The mental health of Argentines is more compromised than before the coronavirus pandemic was declared in 2020. To put it graphically, one in 10 Argentines is currently at risk of suffering from mental disorders, according to a survey by the Social Psychology Observatory Applied from the University of Buenos Aires, carried out in the main urban centers of the country at the end of 2022, with more than two thousand interviewees.
The exact result was that 12 percent of the participants detected risks associated with three symptoms: anxiety, depression, and suicidal risk. It is a percentage similar to that of 2021, much higher than those registered before the start of the pandemic.
The risk is increased in younger people and people with lower socioeconomic status. Due to the characterization made of the population under study, the report emphasizes that mental health requires monitoring, early detection and intervention policies. In other words, the State should implement policies for the area that allow greater visibility of the issue, the consequent awareness on the part of those affected and finally access to treatment according to their problem.
It is that, among those surveyed, more than 50 percent of those who do not undergo psychological treatment admitted to needing it, but 35 percent justified themselves by the impossibility of financially paying for therapy.
By the way, there are very few who, upon acknowledging the discomfort, confront their approach with a psychologist or psychiatrist: almost 40 percent declared talking with friends, 22% clung to prayer and another 22% opted for medication. Only the rest (regarding 20%) were in therapy.

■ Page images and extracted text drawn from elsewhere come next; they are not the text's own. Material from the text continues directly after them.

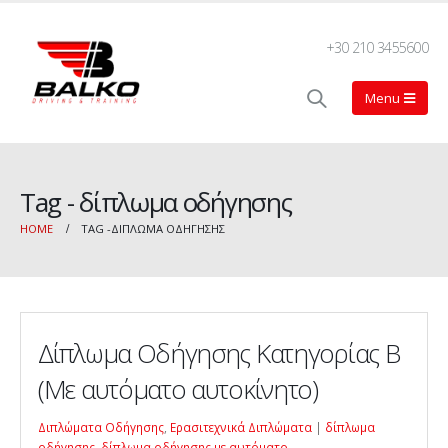
+30 210 3455600
Tag - δίπλωμα οδήγησης
HOME
TAG -
ΔΊΠΛΩΜΑ ΟΔΉΓΗΣΗΣ
Δίπλωμα Οδήγησης Κατηγορίας Β
(Με αυτόματο αυτοκίνητο)
Διπλώματα Οδήγησης
,
Ερασιτεχνικά Διπλώματα
|
δίπλωμα
οδήγησης
,
δίπλωμα οδήγησης με αυτόματο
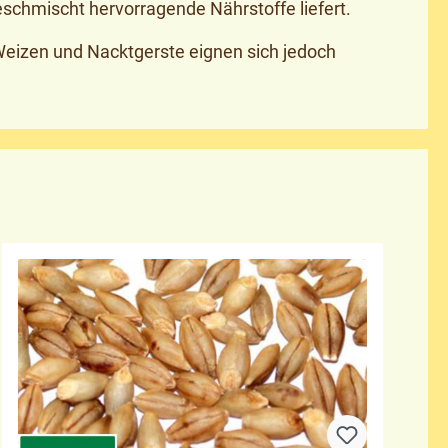
eschmischt hervorragende Nährstoffe liefert.
Weizen und Nacktgerste eignen sich jedoch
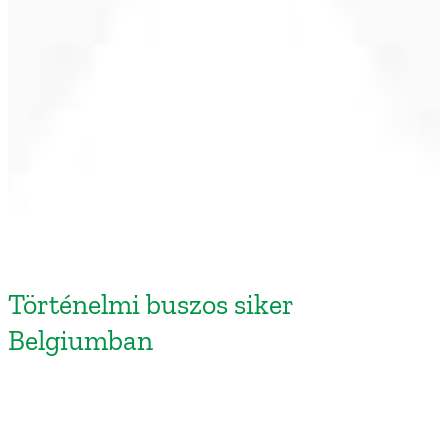
Történelmi buszos siker
Belgiumban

However, perhaps the most striking data from the study is that 50% of those surveyed declared that they were going through a crisis. When inquiring regarding the characteristics of this crisis, almost all of them mentioned an economic crisis, and to a lesser extent they referred to a couple, family or vocational crisis.
Here’s a logic. Faced with the economic disaster suffered by the average Argentine – high inflation, low wages, poor quality jobs, uncertainty and general instability – anguish and unease grow. One may be aware of this, but how to allocate a part of the already meager income to consult a professional? In addition, there should not be few who, in this situation, tell themselves that, following all, if all Argentines are having the same bad time, why go to the psychologist?
One possible answer is that, although we are immersed in the economic crisis or feeling that we will fall into it, each person processes this experience according to particular determinants that can save us from a mental disorder or precipitate us into a specific pathology.
Consequently, Argentines not only urgently need an economic stabilization plan, but also mental health policies capable of repairing the psychological damage that the economic turmoil caused in many of us.